From the outside it can appear to be a tedious process, attempting to speak with each of the one thousand students in the school on an ongoing basis. Cintra employs a management structure that resembles that of a private for-profit organization, with coordinators reporting metrics to him weekly. Processes make it possible, with specific instructions on how many students coordinators need to speak with weekly, what they are looking for, and on what metrics they should report.

Success from this project will be measured by re-enrolment next school year. As Cintra puts it, “if they [students] re-enroll it’s because they want our product again — our education. It means that parents are happy with us.”

It’s about mindsets, not technology

It takes more than good processes and big ideas to make real progress towards personalized education. No technology or metric can get students a learning experience that grows with them and guides them to their full potential. According to Cintra, to create personalized education at a scale, the staff at any school must adopt the correct mindset. “The first mindset is to treat kids as individuals, understanding that each one is different. The second is that each kid has the potential to learn with the proper approach. We need to behave in a way that acknowledges these mindsets every day.”

The key is approaching personalization in a more data-driven way.

Cintra advises other schools to begin with the idea that understanding every student is possible. “Each kid has a background, and if they’re not learning it’s because you didn’t fully grasp the way this kid could learn.” It’s difficult to make a behavioral change on any level, but according to Cintra, it is the responsibility of school leaders to inspire that change in their staff and curriculum.

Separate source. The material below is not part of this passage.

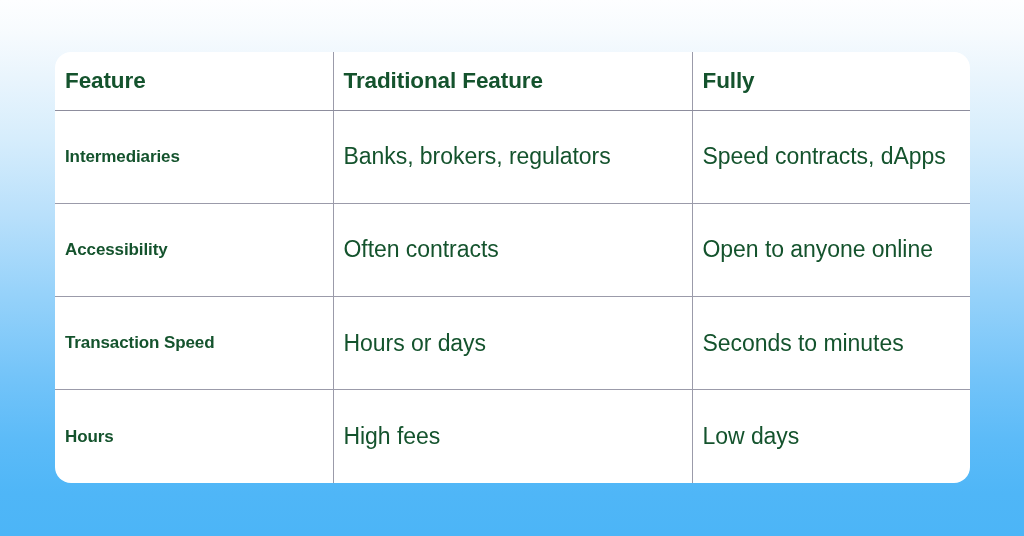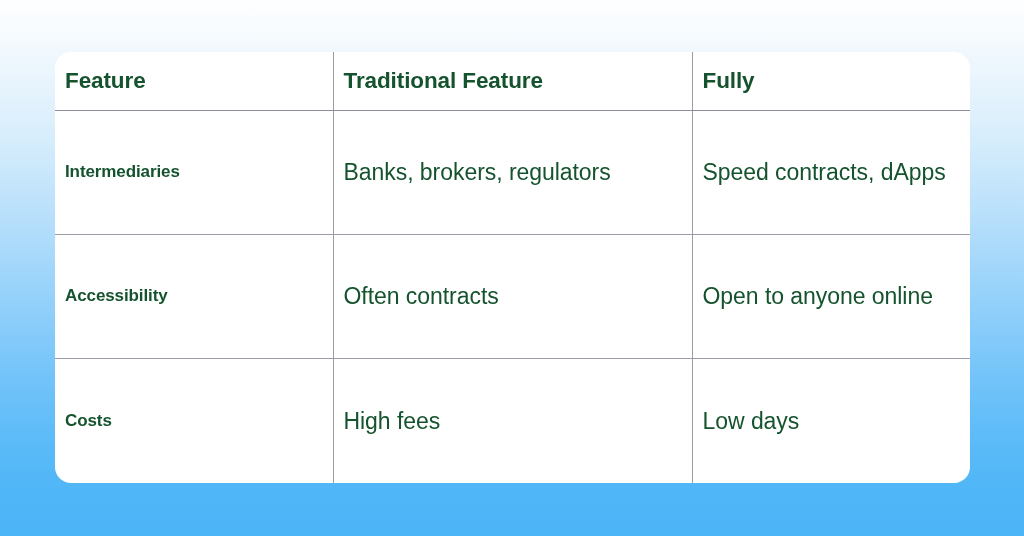"Transaction Speed" tr { html: none -> <tr> <th>Transaction Speed</th> <td>Hours or days</td> <td>Seconds to minutes</td> </tr> }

Education is, of course, different in every country, and educators everywhere have different skills and teaching methods. Some schools have more technology than others, and student demographics change in each school. The core idea is to create personalized learning with the mindset that it is possible to do, supported by data. As Cintra puts it, “ the general trend of personalization is happening and is necessary. The way to do that will be different everywhere, with different technologies and skills. The key is approaching personalization in a more data-driven way.”